Como se sabe, a CF, por seu art. 5º, XLIII, introduziu no ordenamento jurídico
nacional a figura do crime hediondo. A redação do dispositivo
mostrou-se clara desde então, no sentido de que "a lei considerará
crimes inafiançáveis e insuscetíveis de graça ou
anistia a prática da tortura, o tráfico ilícito de entorpecentes
e drogas afins, o terrorismo e os definidos como crimes hediondos, por eles
respondendo os mandantes, os executores e os que, podendo evitá-los,
se omitirem".
O fim almejado pelo constituinte foi que a lei ordinária criasse empecilhos,
impedindo a concessão de benefícios a quem perpetrasse crimes
da espécie ou assemelhados. Além do executor material da infração,
também os partícipes, mesmo que por omissão (CP, art. 13,
§ 2º), ficaram na mira do dispositivo constitucional.

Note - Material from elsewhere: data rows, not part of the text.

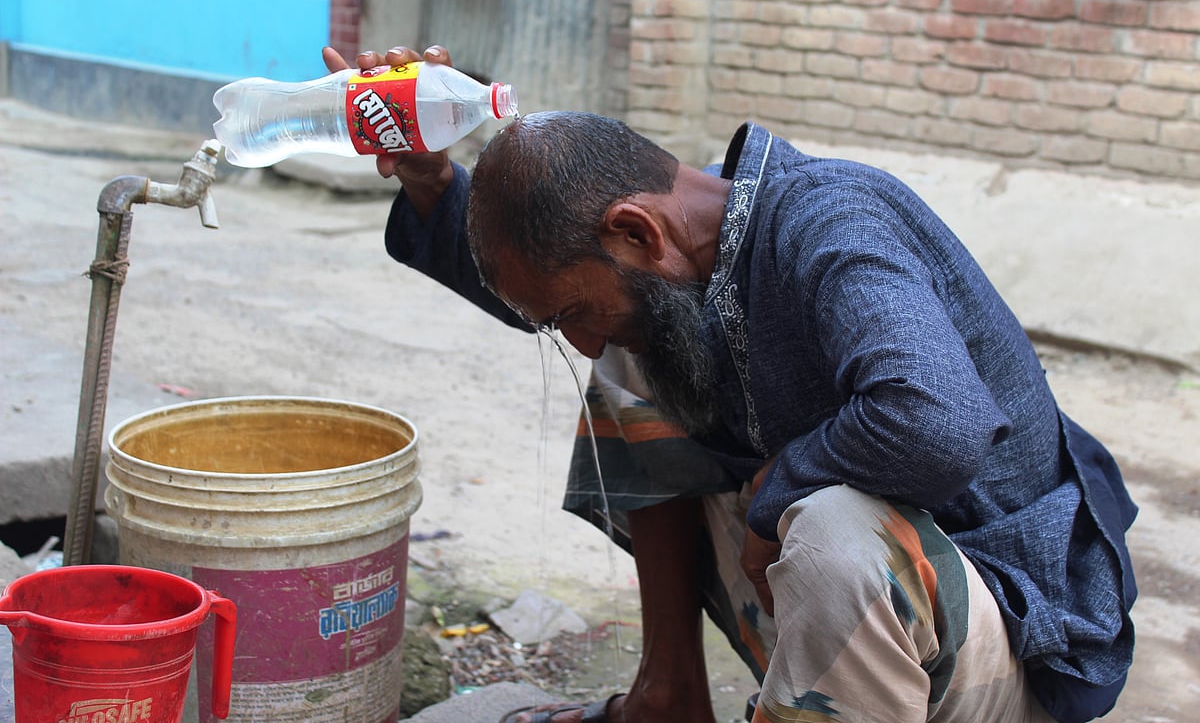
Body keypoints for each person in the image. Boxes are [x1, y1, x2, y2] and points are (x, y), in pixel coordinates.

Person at [322, 45, 1137, 723]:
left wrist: (779, 487)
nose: (577, 335)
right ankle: (669, 696)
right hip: (898, 623)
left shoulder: (833, 223)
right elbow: (559, 282)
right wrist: (432, 183)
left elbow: (938, 424)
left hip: (1013, 638)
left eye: (571, 308)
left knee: (832, 528)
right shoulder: (695, 232)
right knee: (633, 355)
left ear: (637, 230)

A lei ordinária não tardou. Em 1.990, foi sancionada a Lei 8.072,
trazendo todas as diretrizes penais e processuais. Não conceituou o crime
hediondo, deixando tal missão para a doutrina, o que se mostrou correto,
porquanto o legislador, em regra, comete deslizes em suas conceituações.
No entanto, provocou profunda alteração no universo jurídico
criminal, com o endurecimento sensível nos campos penal e processual.
Pari passu com as vedações processuais e penais amalgamadas
no texto constitucional, o legislador infraconstitucional aumentou penas, criou
o regime integral fechado, vedou a liberdade provisória e a negação
de qualquer instituto despenalizante durante a execução da pena,
ressalvado o livramento condicional após o cumprimento de dois terços
da punição.
Em 23.02.06, o plenário do STF (por 6 votos a favor e 5 contra) ao julgar
o Habeas Corpus 82.959/SP, posicionou-se pela inconstitucionalidade do
§ 1º do art. 2º da Lei n. 8.072/90, declarando que a adoção do
regime integral fechado e a impossibilidade de progressão violavam a
Carta Magna.1
Se de um lado passou a valer a progressão de regime para todo e qualquer
crime, a decisão do STF trouxe um quadro no mínimo esdrúxulo
e um desequilíbrio ímpar, fatalmente desproporcional e inconcebível.
Explica-se. Se os autores de crimes de menor e médio potencial ofensivo
tinham direito à progressão após o cumprimento de um sexto
da pena aplicada (LEP, art. 112), com o decisório os condenados por crimes
hediondos passaram a ter a mesma benesse; não mais seriam obrigados a
cumprir dois terços da pena em clausura. Em outras palavras, um crime
hediondo ou equiparado passou a ter o mesmo peso, quando da fase de execução
da pena, dos demais crimes de potencial ofensivo inferior.
Boa parte dos Juízes das Execuções Penais não aderiu
ao posicionamento do STF, vez que não possui caráter vinculante,
bem como por ter sido deduzida em caso inter-partes (controle difuso) sem efeito
erga omnes.2 Não se olvide, outrossim, que a decisão
foi apertadíssima, seis a cinco. De qualquer modo, o grande mote para
os magistrados reside na desproporcionalidade derivada de tal decisório,
ou seja, equiparou-se um furtador a um estuprador ou homicida; um mero agressor
a um latrocida.
No entanto, em outra ponta, boa parte de magistrados das Execuções
Penais aderiu à decisão do STF, concedendo a progressão
do fechado para o semi-aberto, tão logo cumprido aquele ínfimo
percentual de pena.
A desproporcionalidade reclamada por aqueles magistrados acabou tendo um ponto
final com a edição da Lei 11.464/07, objeto maior deste trabalho.